What the task requires:
Which lines in the rows below contain the string "trash"? Case matters; list each matching line in full.

+++ Exercise material

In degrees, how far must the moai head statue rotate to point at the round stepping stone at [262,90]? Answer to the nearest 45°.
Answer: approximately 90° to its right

++++++
+++ Exercise material

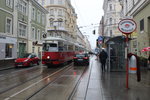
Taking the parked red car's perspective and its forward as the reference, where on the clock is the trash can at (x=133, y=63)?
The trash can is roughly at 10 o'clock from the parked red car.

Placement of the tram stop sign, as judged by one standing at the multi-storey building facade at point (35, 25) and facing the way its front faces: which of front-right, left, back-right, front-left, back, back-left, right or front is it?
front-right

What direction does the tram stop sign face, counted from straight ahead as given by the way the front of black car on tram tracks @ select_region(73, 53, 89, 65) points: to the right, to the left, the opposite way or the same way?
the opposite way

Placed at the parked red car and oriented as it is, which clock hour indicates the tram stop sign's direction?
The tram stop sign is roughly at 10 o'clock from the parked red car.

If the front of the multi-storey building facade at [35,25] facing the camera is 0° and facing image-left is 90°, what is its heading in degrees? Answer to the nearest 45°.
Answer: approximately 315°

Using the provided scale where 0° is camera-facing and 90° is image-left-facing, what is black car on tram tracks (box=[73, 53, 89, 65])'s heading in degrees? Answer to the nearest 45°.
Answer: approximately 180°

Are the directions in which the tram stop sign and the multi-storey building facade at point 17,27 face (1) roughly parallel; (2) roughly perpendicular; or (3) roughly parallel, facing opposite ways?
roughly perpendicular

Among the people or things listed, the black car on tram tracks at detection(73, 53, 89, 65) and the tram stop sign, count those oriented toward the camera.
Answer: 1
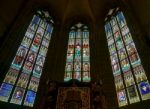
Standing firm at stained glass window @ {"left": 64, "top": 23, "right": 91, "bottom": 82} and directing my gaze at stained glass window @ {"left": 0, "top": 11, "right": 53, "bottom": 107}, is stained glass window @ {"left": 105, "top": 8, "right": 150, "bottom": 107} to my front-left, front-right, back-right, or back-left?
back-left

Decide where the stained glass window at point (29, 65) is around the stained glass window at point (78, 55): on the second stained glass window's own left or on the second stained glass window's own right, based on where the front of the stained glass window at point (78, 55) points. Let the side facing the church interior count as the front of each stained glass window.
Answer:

++++++

Exercise result:
Taking the parked red car's perspective and its forward as the reference, where on the clock is the trash can at (x=133, y=63)?
The trash can is roughly at 10 o'clock from the parked red car.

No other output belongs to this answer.